WHAT TO WORK ON:
Locate the string "Köln" throughout the material and copy every line in which it occurs.

#####

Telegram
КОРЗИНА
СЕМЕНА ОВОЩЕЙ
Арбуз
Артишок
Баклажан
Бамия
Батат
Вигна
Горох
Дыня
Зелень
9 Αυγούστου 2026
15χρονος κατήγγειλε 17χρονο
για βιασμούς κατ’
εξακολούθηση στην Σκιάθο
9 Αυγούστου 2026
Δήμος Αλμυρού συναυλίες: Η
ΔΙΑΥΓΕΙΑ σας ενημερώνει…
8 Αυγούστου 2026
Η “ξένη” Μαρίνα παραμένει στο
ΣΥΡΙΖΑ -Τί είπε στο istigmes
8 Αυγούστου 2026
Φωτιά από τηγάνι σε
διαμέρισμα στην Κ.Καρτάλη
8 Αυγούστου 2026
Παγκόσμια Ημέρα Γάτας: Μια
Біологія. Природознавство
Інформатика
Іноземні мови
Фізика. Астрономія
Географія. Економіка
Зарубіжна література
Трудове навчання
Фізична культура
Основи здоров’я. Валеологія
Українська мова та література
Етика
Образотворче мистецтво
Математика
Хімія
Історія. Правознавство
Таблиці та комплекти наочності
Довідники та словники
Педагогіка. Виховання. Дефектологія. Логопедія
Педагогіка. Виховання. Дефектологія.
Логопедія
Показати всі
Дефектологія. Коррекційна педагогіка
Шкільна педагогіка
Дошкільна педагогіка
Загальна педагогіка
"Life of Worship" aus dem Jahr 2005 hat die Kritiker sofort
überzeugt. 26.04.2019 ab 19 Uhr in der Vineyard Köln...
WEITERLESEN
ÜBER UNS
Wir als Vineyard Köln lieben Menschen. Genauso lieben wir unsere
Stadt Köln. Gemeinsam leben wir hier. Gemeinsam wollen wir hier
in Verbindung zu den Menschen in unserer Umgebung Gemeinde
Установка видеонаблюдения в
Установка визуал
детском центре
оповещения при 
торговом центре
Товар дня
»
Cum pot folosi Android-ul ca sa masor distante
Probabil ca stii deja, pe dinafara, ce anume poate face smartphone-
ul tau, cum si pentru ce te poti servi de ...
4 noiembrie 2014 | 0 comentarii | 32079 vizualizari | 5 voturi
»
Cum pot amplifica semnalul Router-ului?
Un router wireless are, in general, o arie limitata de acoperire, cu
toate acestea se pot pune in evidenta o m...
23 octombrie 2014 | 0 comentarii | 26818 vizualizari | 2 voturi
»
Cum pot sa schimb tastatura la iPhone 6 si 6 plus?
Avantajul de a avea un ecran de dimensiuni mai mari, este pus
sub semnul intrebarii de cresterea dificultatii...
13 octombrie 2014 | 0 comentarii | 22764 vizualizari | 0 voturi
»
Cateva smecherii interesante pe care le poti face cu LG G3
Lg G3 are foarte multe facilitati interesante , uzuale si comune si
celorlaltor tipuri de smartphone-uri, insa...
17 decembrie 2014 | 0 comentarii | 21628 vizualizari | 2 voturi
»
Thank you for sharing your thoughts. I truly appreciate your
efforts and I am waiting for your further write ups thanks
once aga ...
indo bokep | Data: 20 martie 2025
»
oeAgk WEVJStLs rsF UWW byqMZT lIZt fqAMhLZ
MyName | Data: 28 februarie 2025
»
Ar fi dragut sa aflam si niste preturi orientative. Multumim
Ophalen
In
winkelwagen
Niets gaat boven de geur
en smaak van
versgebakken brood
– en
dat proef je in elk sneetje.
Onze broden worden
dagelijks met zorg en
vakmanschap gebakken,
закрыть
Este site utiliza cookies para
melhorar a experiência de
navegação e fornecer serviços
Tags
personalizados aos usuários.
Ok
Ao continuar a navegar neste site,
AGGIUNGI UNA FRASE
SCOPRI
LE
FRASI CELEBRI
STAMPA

#####

SOLVED PROBLEM:
überzeugt. 26.04.2019 ab 19 Uhr in der Vineyard Köln...
Wir als Vineyard Köln lieben Menschen. Genauso lieben wir unsere
Stadt Köln. Gemeinsam leben wir hier. Gemeinsam wollen wir hier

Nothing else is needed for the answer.